在那名男子身後,還跟著兩名麵相猙獰的漢子。

    其中一名漢子手執長柄鋼斧,赤足而行;另外一名漢子手握銀槍,跨馬而行。

    在他們身後,跟著十幾兩馬車。

    在每輛馬車周圍,都跟著四五名手執樸刀的護衛。車上還插著許多小旗。

    赫然繡著四個大字:大龍鏢局。

    難道他就是江湖中赫赫有名的【拳劍雙絕】張苦竹?

    我爹在我很小很小的時候,就跟我說過。他這一輩子就佩服過四個人。而張苦竹便是其中一人。據說他還是武當派的俗家弟子。

    在他十五歲時,便俠名遠播,名震江南。

    二十歲時,便名列中原五俠。

    中原五俠,大名鼎鼎,即:仁、義、禮、智、信。這張苦竹正是五俠之一的“信俠”。生平為人最重信諾,從不失信於人。

    大隊人馬來到客棧前麵。

    旗手掉轉馬頭,來到張苦竹近前,抱拳道:“總鏢頭,前麵有一家客棧。”

    張苦竹朝左右看看,道:“大家連夜趕路,多有辛苦。今晚我們便在這裏歇息一下。明天一大早,我們再繼續趕路。”

    旗手諾了一聲,轉身而去。

    張苦竹又轉身對那兩名手下,道:“鐵雷,少原,你們去調配一下人手,分成三撥,今夜要輪流看守鏢物。一定要確保鏢物的安全。”

    這兩人都是張苦竹手下的鏢師。

    赤足男子叫鐵雷,江湖人稱大力金剛;另一人叫徐少原,綽號神槍手。

    兩人聞言,齊聲點頭道:“是!”

    張苦竹翻身下馬,來到馬車旁邊,輕聲道:“夫人一路辛苦,請下車隨我到前麵的客棧歇息一晚吧。”說話間,一名容貌秀麗的少婦,懷抱繈褓,緩緩下了馬車。

    張苦竹在一旁攙著,兩人並肩朝前走去。

    這倒是一個好機會。

    我打算跟在大龍鏢局的鏢車後麵,混入客棧。好不容易才進了客棧,我卻不知道銀狐到底住哪個房間?沒辦法,我隻好一間間挨著找。

    那些鏢局的護衛,正在大院中裝卸箱子。

    人多眼雜,不好行動。我隻好先躲進了柴房。待外麵安靜下來,我才出來。我躡手躡腳地上了樓,趴在每一間客房的窗戶前麵。隻要這樣,我才能分辯出哪一間才是銀狐所住的房子。

    我沒走幾步,就見眼前刀光閃爍。

    兩名滿臉橫肉的鏢手,手執樸刀,站在我麵前,厲聲問道:“小子,什麽人派你來的?鬼鬼祟祟?是不是想打我們鏢物的主意?”

    他們一口氣問了我很多問題。

    我都來不及迴答,他們便把我“請”到了張苦竹的房間。

    他們對我總算還不太壞,隻是用繩子將我綁了起來。張苦竹夫婦還沒有安睡,倒是他們懷中的那個小寶貝,卻已經安然入睡。

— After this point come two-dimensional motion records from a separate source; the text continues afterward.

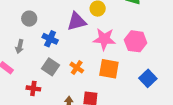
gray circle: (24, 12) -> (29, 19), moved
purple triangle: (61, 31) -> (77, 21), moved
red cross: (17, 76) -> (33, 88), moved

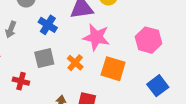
pink star: (104, 39) -> (96, 37), moved
gray square: (51, 67) -> (44, 58), turned 36

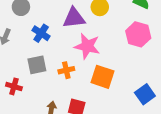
pink hexagon: (149, 40) -> (138, 34), moved
orange cross: (75, 63) -> (66, 70), turned 35

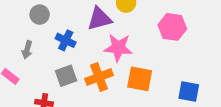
orange cross: (66, 70) -> (99, 77), size x1.5
blue square: (145, 94) -> (189, 91), turned -36

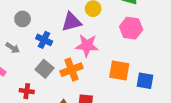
gray arrow: (27, 50) -> (13, 48), turned -72
gray square: (66, 76) -> (45, 69), turned -30
orange square: (140, 79) -> (119, 71), moved

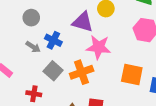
purple triangle: (71, 22) -> (83, 22), turned 30
gray arrow: (13, 48) -> (33, 47), moved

    兩人爭先說道:“總鏢頭,我們在窗外捉到一個小賊。鬼鬼祟祟,可能想打我們鏢物的主意?”

    我嘴角一揚,大聲道:“我不是賊!”

    張苦竹端起桌幾上的茶杯,喝了一口,淡笑道:“我見過的小賊中,數你喊得理直氣壯!”

    我不服氣道:“我再重複一次,我不是賊!”

    那少婦也笑了,緩緩道:“這娃兒的性格,還真是倔強。苦竹,你就不要為難他了。”

    我又大聲說道:“我也不是娃娃!”

    張苦竹又問道:“既然你不是小賊,為何在我窗前鬼鬼祟的偷看?”

    我支吾道:“我,我在找人!”

    張苦竹問道:“找誰?”

    我朝左右看看,心道:“我可不能再跟他們浪費時間。我在這裏多呆一刻,狐狸老婆便多一分危險。曹百歲指不定會使什麽卑鄙手段。”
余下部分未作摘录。